How we cite our quotes: (Page)

Quote #1

[...] I turned over and over in my mind all that was happening to us. How Father had struggled on the right side and how he had been crushed by this political giant, this great hero of our Arab world. And I thought of the years of careful, devoted, meticulous thought and calculation about the Nile that had gone into his work and his understanding of this river, and of his heroic attempt to avert catastrophe and preserve for future generations the riches that Egyptians had enjoyed, and depended on, for their lives and their civilization since the beginning of time. (20)

As Ahmed attends her father in his last illness, she has a really hard time understanding how his heroic efforts could have such a tragic ending. No doubt this realization—that good people can suffer intensely in an unjust system—helped her to be stubborn about leaving Egypt to pursue a career. She also understands that this personal tragedy gives her an alternate narrative for the historic events happening in Egypt. She has a much better grasp on who really was a hero—and who truly wasn't.

Quote #2

[Egyptians] had not grasped or even remotely begun to surmise that in European eyes there was one thing that defined them as unalterably and ineluctably different, unalterably and ineluctably unlike Europeans and unalterably and ineluctably inferior—their race. (36)

This was the honeymoon period in modern Egyptian history, when the expectation of independent development for Egypt seemed a real possibility. It was also still a time when Egyptians looked to Europe as an advanced civilization, worthy of emulation. In hindsight, Ahmed says, her countrymen didn't really get it. The cards would always be stacked against Egyptian ambition because of deep-seated racial prejudice. Ahmed isn't blaming Egyptians for ignorance—it took her a long time to get it, too.

Quote #3

Father's reading of why the British had tried to obstruct his training as an engineer was that they wanted to prevent natives from acquiring such skills so that the country would have to continue to depend on British know-how. That was the way the British were in those days, he said. Unjust in their dealings with Egyptians, trying one way or another to hold onto the country for themselves. (43)
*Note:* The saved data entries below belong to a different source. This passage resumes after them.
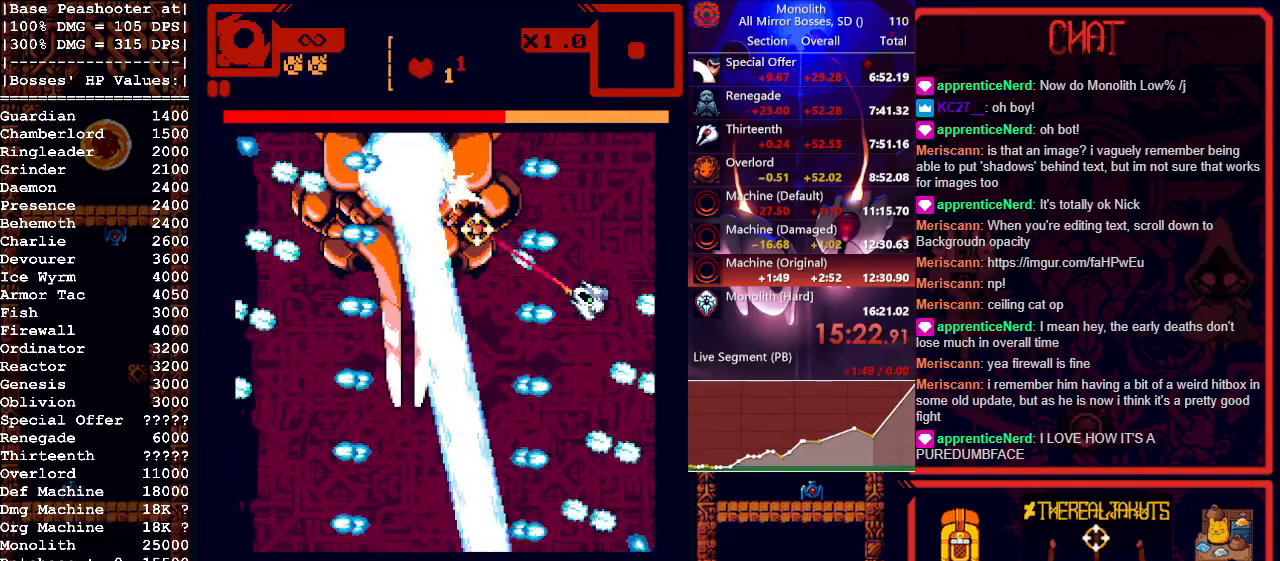
{"keys": ["w"], "mouse": ["left"], "events": [[117, "w", "up"], [483, "w", "down"]]}
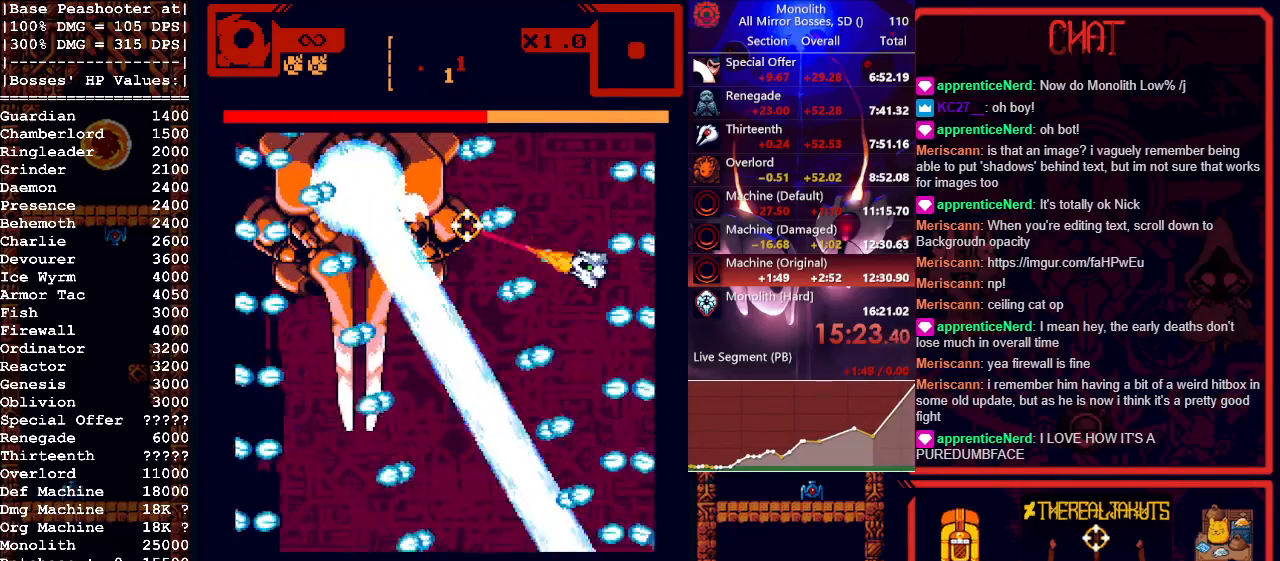
{"keys": ["a", "w"], "mouse": ["left"], "events": [[33, "a", "down"], [183, "a", "up"], [183, "w", "up"], [500, "a", "down"], [500, "w", "down"]]}
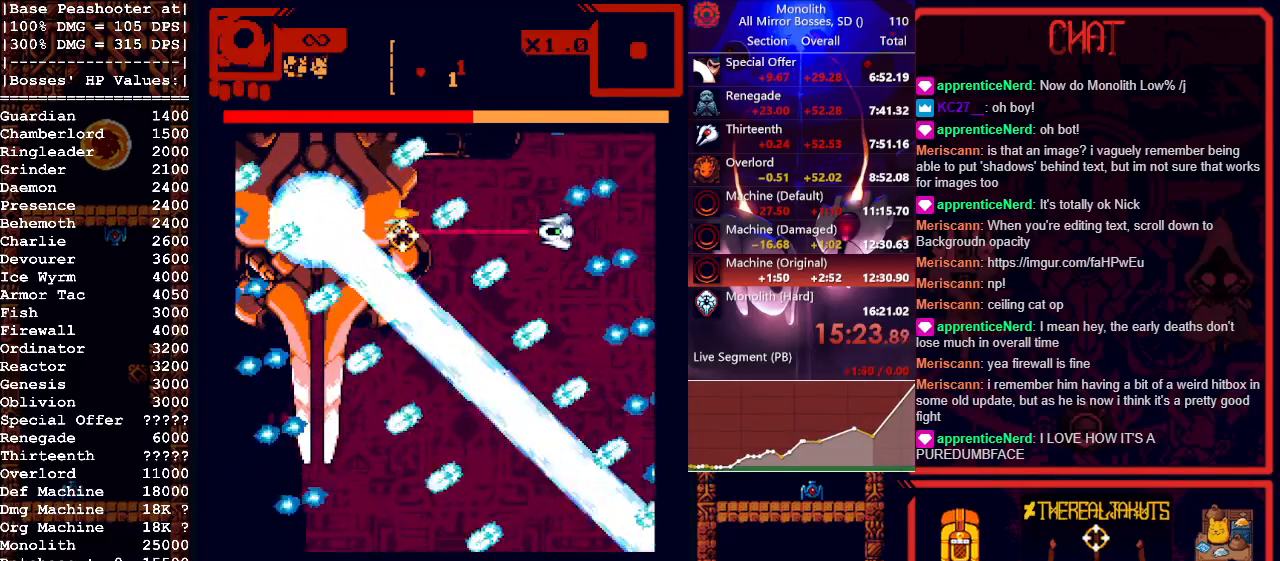
{"keys": [], "mouse": ["left"], "events": [[150, "a", "up"], [150, "w", "up"]]}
Once again, Ahmed finds that political agenda interferes with the hopes and dreams of everyday citizens. But there's something especially insidious at work here. The obstruction of education like this for Egyptians was meant to cripple Egypt's ability to be self-reliant and to sustain development in the future. While Ahmed's father can't prove this agenda, it falls in with other British policies meant to cripple the country.